#### [Dataset content]
/---

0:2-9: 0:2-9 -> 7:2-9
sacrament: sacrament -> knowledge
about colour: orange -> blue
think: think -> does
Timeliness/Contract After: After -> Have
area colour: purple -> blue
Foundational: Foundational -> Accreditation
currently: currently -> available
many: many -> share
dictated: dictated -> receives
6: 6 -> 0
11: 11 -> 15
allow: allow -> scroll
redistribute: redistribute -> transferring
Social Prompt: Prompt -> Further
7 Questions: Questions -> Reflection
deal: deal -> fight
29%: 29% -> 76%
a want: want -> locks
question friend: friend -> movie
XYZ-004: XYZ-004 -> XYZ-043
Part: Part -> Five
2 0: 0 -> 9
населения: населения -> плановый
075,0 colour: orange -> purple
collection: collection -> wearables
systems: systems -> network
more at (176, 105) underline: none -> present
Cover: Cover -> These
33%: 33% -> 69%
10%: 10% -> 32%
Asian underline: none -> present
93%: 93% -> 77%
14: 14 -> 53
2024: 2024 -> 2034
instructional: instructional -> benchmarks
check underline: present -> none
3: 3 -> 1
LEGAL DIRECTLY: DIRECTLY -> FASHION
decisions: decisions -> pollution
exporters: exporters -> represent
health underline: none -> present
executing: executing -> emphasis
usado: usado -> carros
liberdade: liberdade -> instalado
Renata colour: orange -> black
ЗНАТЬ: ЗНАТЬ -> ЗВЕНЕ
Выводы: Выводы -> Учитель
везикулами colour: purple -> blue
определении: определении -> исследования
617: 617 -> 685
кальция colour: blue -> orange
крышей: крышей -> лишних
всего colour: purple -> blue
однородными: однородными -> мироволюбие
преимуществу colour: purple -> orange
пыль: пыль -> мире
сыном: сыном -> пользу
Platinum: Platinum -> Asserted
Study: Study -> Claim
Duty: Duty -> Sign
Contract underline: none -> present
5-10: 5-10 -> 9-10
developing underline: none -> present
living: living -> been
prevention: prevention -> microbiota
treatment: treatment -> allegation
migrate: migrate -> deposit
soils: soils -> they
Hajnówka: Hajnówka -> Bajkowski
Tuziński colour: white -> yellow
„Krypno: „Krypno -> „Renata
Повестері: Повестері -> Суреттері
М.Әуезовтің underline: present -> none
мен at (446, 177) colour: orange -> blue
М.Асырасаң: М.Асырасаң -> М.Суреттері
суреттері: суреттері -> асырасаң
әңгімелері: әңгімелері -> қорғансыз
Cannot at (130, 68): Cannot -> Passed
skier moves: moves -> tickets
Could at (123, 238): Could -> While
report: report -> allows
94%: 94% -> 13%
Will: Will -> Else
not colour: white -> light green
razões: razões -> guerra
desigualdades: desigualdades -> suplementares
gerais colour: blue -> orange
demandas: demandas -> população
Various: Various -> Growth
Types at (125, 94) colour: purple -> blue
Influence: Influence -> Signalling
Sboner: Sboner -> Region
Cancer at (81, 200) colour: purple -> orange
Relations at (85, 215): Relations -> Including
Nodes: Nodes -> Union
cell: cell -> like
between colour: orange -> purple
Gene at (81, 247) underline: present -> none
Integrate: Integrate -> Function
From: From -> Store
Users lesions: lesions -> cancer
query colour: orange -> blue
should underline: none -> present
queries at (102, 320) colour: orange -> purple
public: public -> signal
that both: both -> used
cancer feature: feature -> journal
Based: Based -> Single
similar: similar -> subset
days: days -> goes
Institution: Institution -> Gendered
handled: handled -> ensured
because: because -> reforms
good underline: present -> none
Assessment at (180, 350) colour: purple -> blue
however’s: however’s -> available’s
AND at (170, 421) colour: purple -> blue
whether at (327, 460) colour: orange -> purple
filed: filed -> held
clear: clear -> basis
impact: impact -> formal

\---

#### [Exercise directions]
Reproduce every line of the material above word for word, from the first to the last.

#### [The result]
0:2-9: 0:2-9 -> 7:2-9
sacrament: sacrament -> knowledge
about colour: orange -> blue
think: think -> does
Timeliness/Contract After: After -> Have
area colour: purple -> blue
Foundational: Foundational -> Accreditation
currently: currently -> available
many: many -> share
dictated: dictated -> receives
6: 6 -> 0
11: 11 -> 15
allow: allow -> scroll
redistribute: redistribute -> transferring
Social Prompt: Prompt -> Further
7 Questions: Questions -> Reflection
deal: deal -> fight
29%: 29% -> 76%
a want: want -> locks
question friend: friend -> movie
XYZ-004: XYZ-004 -> XYZ-043
Part: Part -> Five
2 0: 0 -> 9
населения: населения -> плановый
075,0 colour: orange -> purple
collection: collection -> wearables
systems: systems -> network
more at (176, 105) underline: none -> present
Cover: Cover -> These
33%: 33% -> 69%
10%: 10% -> 32%
Asian underline: none -> present
93%: 93% -> 77%
14: 14 -> 53
2024: 2024 -> 2034
instructional: instructional -> benchmarks
check underline: present -> none
3: 3 -> 1
LEGAL DIRECTLY: DIRECTLY -> FASHION
decisions: decisions -> pollution
exporters: exporters -> represent
health underline: none -> present
executing: executing -> emphasis
usado: usado -> carros
liberdade: liberdade -> instalado
Renata colour: orange -> black
ЗНАТЬ: ЗНАТЬ -> ЗВЕНЕ
Выводы: Выводы -> Учитель
везикулами colour: purple -> blue
определении: определении -> исследования
617: 617 -> 685
кальция colour: blue -> orange
крышей: крышей -> лишних
всего colour: purple -> blue
однородными: однородными -> мироволюбие
преимуществу colour: purple -> orange
пыль: пыль -> мире
сыном: сыном -> пользу
Platinum: Platinum -> Asserted
Study: Study -> Claim
Duty: Duty -> Sign
Contract underline: none -> present
5-10: 5-10 -> 9-10
developing underline: none -> present
living: living -> been
prevention: prevention -> microbiota
treatment: treatment -> allegation
migrate: migrate -> deposit
soils: soils -> they
Hajnówka: Hajnówka -> Bajkowski
Tuziński colour: white -> yellow
„Krypno: „Krypno -> „Renata
Повестері: Повестері -> Суреттері
М.Әуезовтің underline: present -> none
мен at (446, 177) colour: orange -> blue
М.Асырасаң: М.Асырасаң -> М.Суреттері
суреттері: суреттері -> асырасаң
әңгімелері: әңгімелері -> қорғансыз
Cannot at (130, 68): Cannot -> Passed
skier moves: moves -> tickets
Could at (123, 238): Could -> While
report: report -> allows
94%: 94% -> 13%
Will: Will -> Else
not colour: white -> light green
razões: razões -> guerra
desigualdades: desigualdades -> suplementares
gerais colour: blue -> orange
demandas: demandas -> população
Various: Various -> Growth
Types at (125, 94) colour: purple -> blue
Influence: Influence -> Signalling
Sboner: Sboner -> Region
Cancer at (81, 200) colour: purple -> orange
Relations at (85, 215): Relations -> Including
Nodes: Nodes -> Union
cell: cell -> like
between colour: orange -> purple
Gene at (81, 247) underline: present -> none
Integrate: Integrate -> Function
From: From -> Store
Users lesions: lesions -> cancer
query colour: orange -> blue
should underline: none -> present
queries at (102, 320) colour: orange -> purple
public: public -> signal
that both: both -> used
cancer feature: feature -> journal
Based: Based -> Single
similar: similar -> subset
days: days -> goes
Institution: Institution -> Gendered
handled: handled -> ensured
because: because -> reforms
good underline: present -> none
Assessment at (180, 350) colour: purple -> blue
however’s: however’s -> available’s
AND at (170, 421) colour: purple -> blue
whether at (327, 460) colour: orange -> purple
filed: filed -> held
clear: clear -> basis
impact: impact -> formal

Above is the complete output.